Abstract: We have monitored kinetics of peripheral blood Interleukin (IL)-18 level, viral RNA load, and CD4(+) T cell counts in cynomolgus and rhesus macaques following infections of various simian/human immunodeficiency viruses (SHIVs) causing differential pathogenicity. Infections of cynomolgus and rhesus macaques with pathogenic SHIVs-C2/1 and -89.6PD, respectively, induced high levels of plasma IL-18 (0.1-1 ng/ml) and enhanced apoptosis of peripheral blood T cells during primary viremia, along with a rapid decline of CD4(+) T cells and a high level of set point viral load after primary viremia (six of six cases). In contrast, infections of cynomolgus macaques with nonpathogenic SHIVs-TH09V3 and -MD14 did not cause such IL-18 elevation, showing no decline of CD4(+) T cells and no or low viral set point level following primary viremia (three of three cases). Thus, the elevation of circulating IL-18 level during primary viral infection can be a good indicator of an active pathogenic viral infection. However, the role of increased IL-18 remains to be elucidated and needs further investigation.

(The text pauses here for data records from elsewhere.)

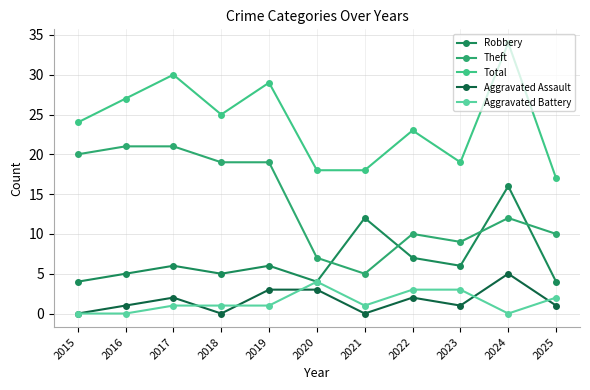

Is the value of Aggravated Assault at 2024 greater than the value of Theft at 2023?

No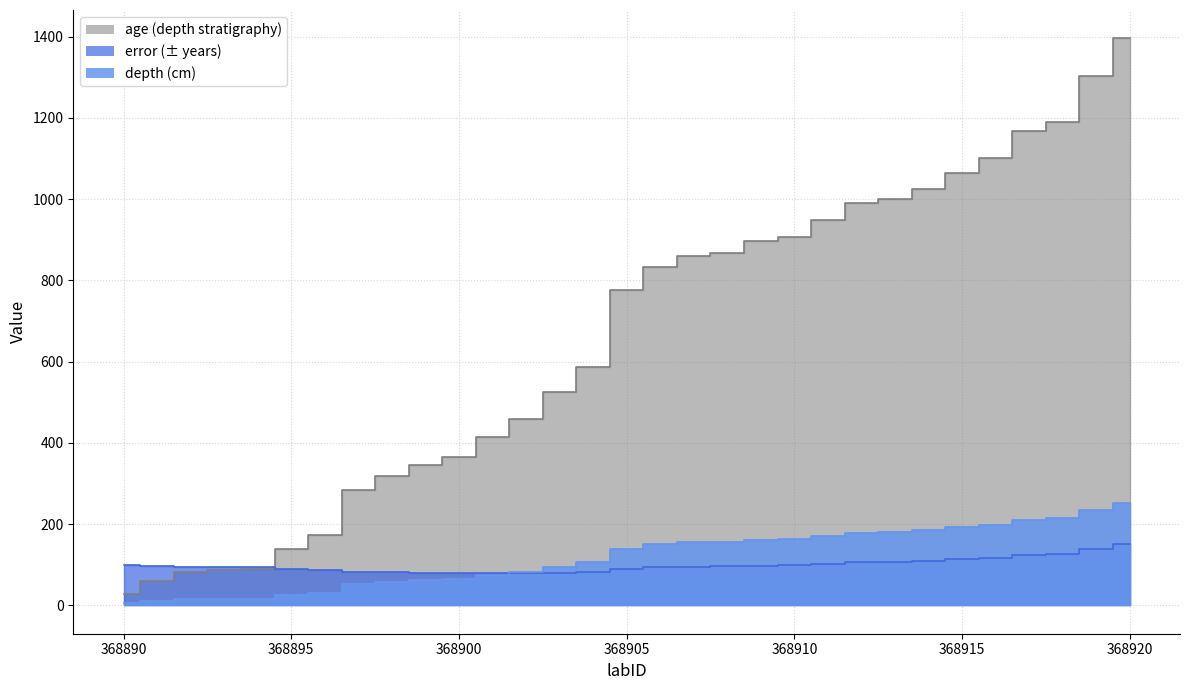

List the series in order of their peak value, highest first.

age, depth, error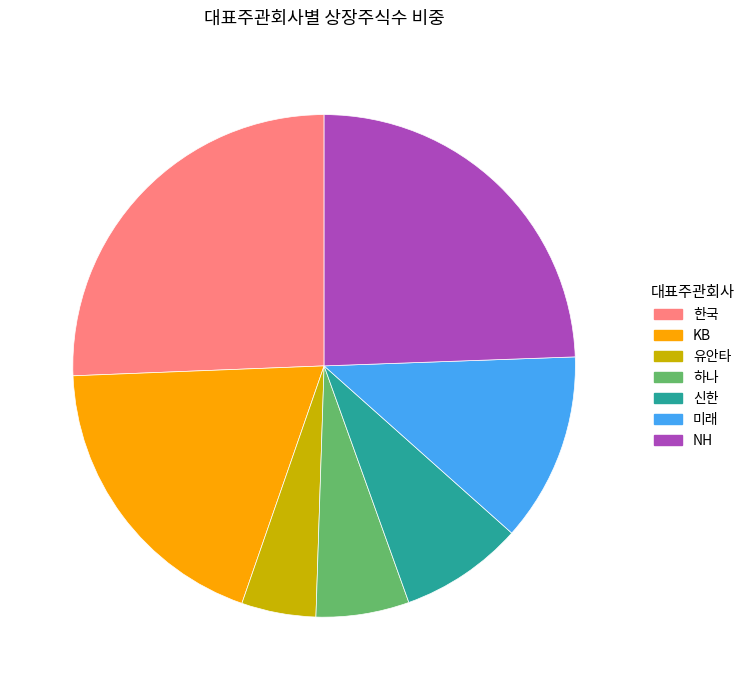

True or false: 미래 accounts for 7% of the total.

False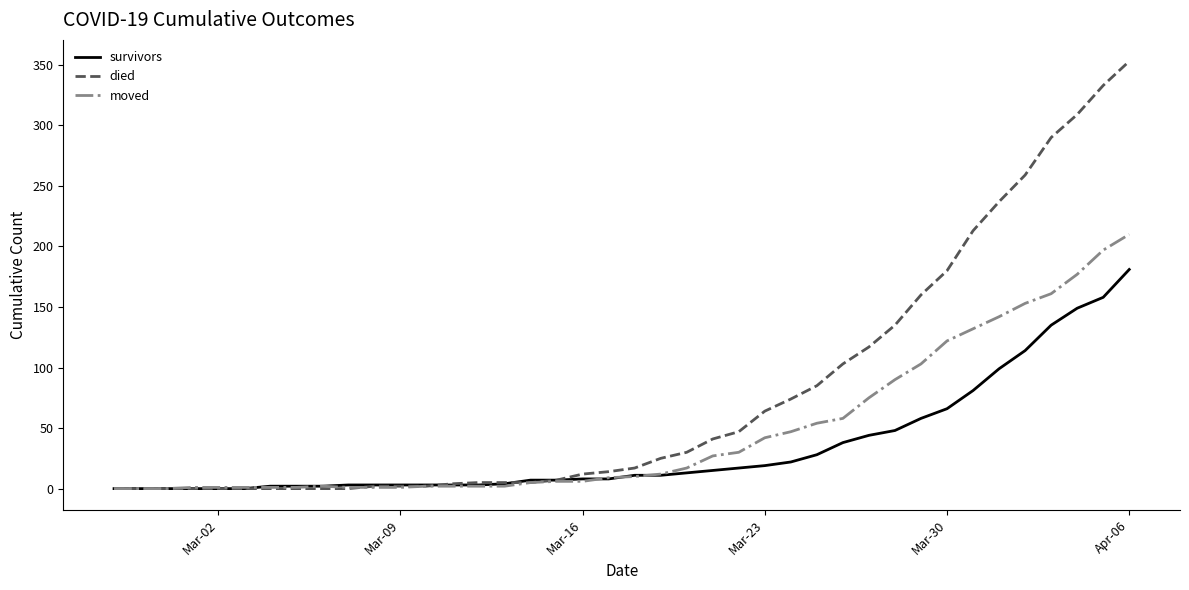

Rank the series by their average value, from lowest to highest.

survivors, moved, died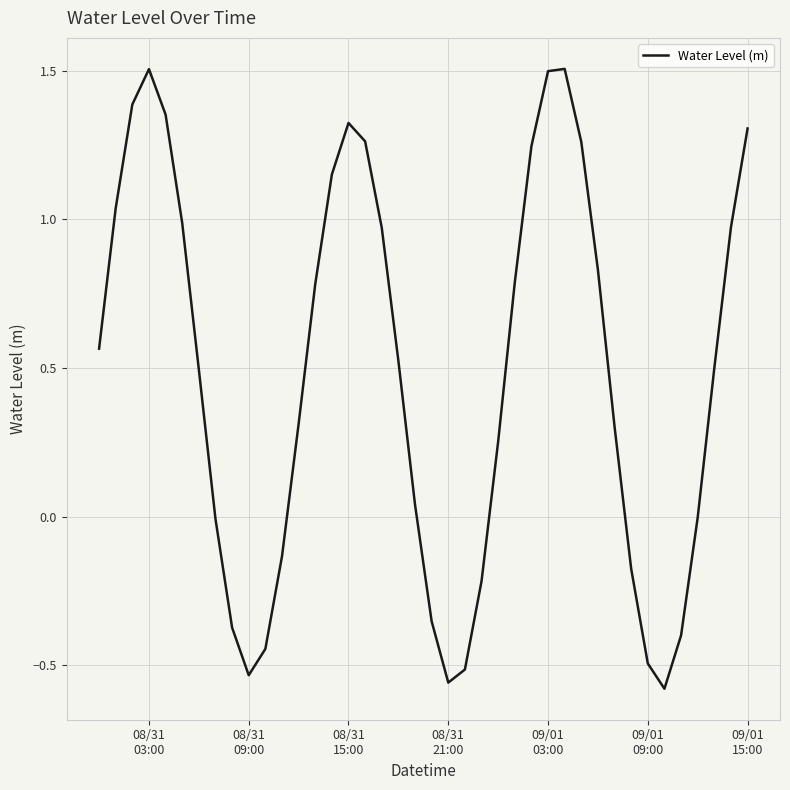

What is the maximum value shown in the chart?

1.5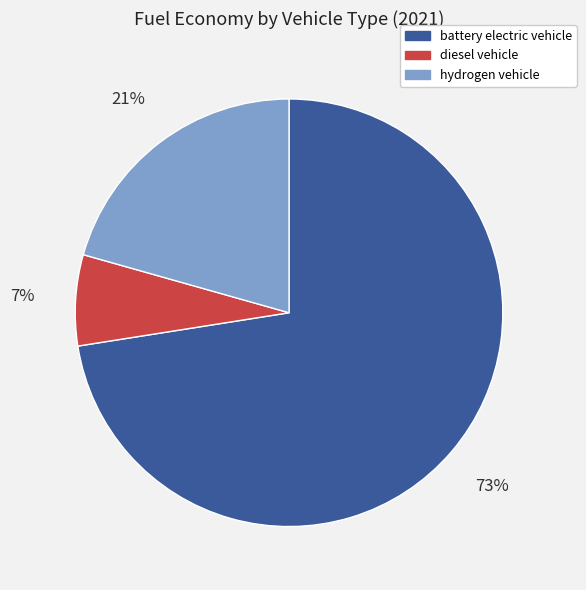

Which category accounts for the majority?

battery electric vehicle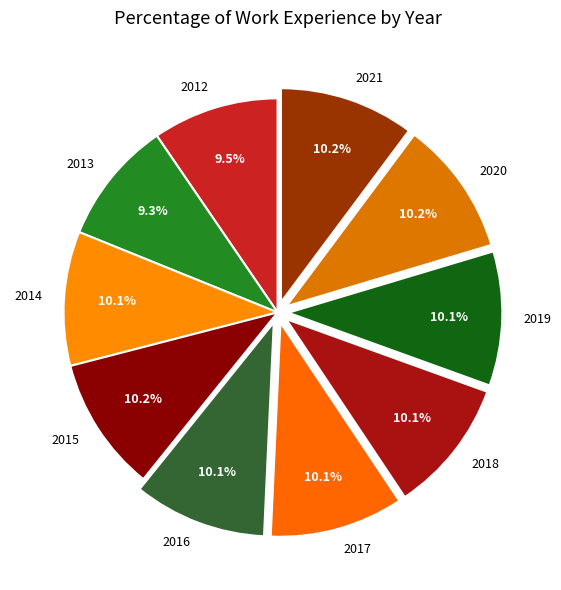

To the nearest percent, what is the average slice percentage?

10%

Shinohara K, Sakai K, Ando S, Ami Y, Yoshino N, Takahashi E, Someya K, Suzaki Y, Nakasone T, Sasaki Y, Kaizu M, Lu Y, Honda M. · Division of Biosafety Control and Research, National Institute of Infectious Diseases, Tokyo, Japan. · J Gen Virol. · Pubmed #10355770 links to  free full text

Abstract: A highly pathogenic simian/human immunodeficiency virus (SHIV), designated C2/1, was obtained by serum passages in cynomolgus monkeys of p-SHIV, an SHIV strain that contains the env gene of pathogenic human immunodeficiency virus type 1 89.6. CD4+ lymphocyte depletion was induced within 1 week of the SHIV-C2/1 infection in peripheral blood as well as in various lymphoid organs in all the animals tested, with symptoms of diarrhoea and no increase in body weight, followed by intense viraemia. Serum antibody against Env protein was detected from 4 weeks after the virus infection, while the anti-Gag antibody response was absent in the SHIV-C2/1-infected animals. In contrast, both anti-Gag and anti-Env antibody responses were present in animals infected with p-SHIV or the non-pathogenic SHIV-MN. Sequencing of the env gene of isolates of SHIV-C strains showed conserved amino acid changes in the Env C2 and V3 regions that included changes to negatively charged amino acids, in the cytoplasmic region of gp41 that included a 42 amino acid deletion, and in the Nef protein. The pathogenic SHIV-C2/1-monkey model suggests that virus-specific pathogenicity in SHIV infection may be associated with the absence of anti-Gag antibody responses in animals and may be caused by genetic changes during serum passage in vivo.